- _WORK TO BE COMPLETED_:
Lines before the one containing "Bi itsasontziak eta" are left out; output the rest of the data exactly, through the final line.
==== SUPPLIED RECORDS ====
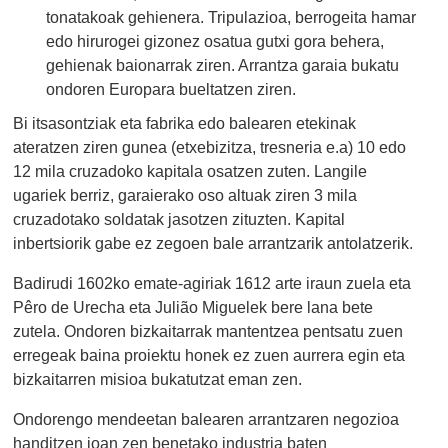
tonatakoak gehienera. Tripulazioa, berrogeita hamar
edo hirurogei gizonez osatua gutxi gora behera,
gehienak baionarrak ziren. Arrantza garaia bukatu
ondoren Europara bueltatzen ziren.
Bi itsasontziak eta fabrika edo balearen etekinak
ateratzen ziren gunea (etxebizitza, tresneria e.a) 10 edo
12 mila cruzadoko kapitala osatzen zuten. Langile
ugariek berriz, garaierako oso altuak ziren 3 mila
cruzadotako soldatak jasotzen zituzten. Kapital
inbertsiorik gabe ez zegoen bale arrantzarik antolatzerik.
Badirudi 1602ko emate-agiriak 1612 arte iraun zuela eta
Pêro de Urecha eta Julião Miguelek bere lana bete
zutela. Ondoren bizkaitarrak mantentzea pentsatu zuen
erregeak baina proiektu honek ez zuen aurrera egin eta
bizkaitarren misioa bukatutzat eman zen.
Ondorengo mendeetan balearen arrantzaren negozioa
handitzen joan zen benetako industria baten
====
- _ANSWER TO THE EXERCISE_:
Bi itsasontziak eta fabrika edo balearen etekinak
ateratzen ziren gunea (etxebizitza, tresneria e.a) 10 edo
12 mila cruzadoko kapitala osatzen zuten. Langile
ugariek berriz, garaierako oso altuak ziren 3 mila
cruzadotako soldatak jasotzen zituzten. Kapital
inbertsiorik gabe ez zegoen bale arrantzarik antolatzerik.
Badirudi 1602ko emate-agiriak 1612 arte iraun zuela eta
Pêro de Urecha eta Julião Miguelek bere lana bete
zutela. Ondoren bizkaitarrak mantentzea pentsatu zuen
erregeak baina proiektu honek ez zuen aurrera egin eta
bizkaitarren misioa bukatutzat eman zen.
Ondorengo mendeetan balearen arrantzaren negozioa
handitzen joan zen benetako industria baten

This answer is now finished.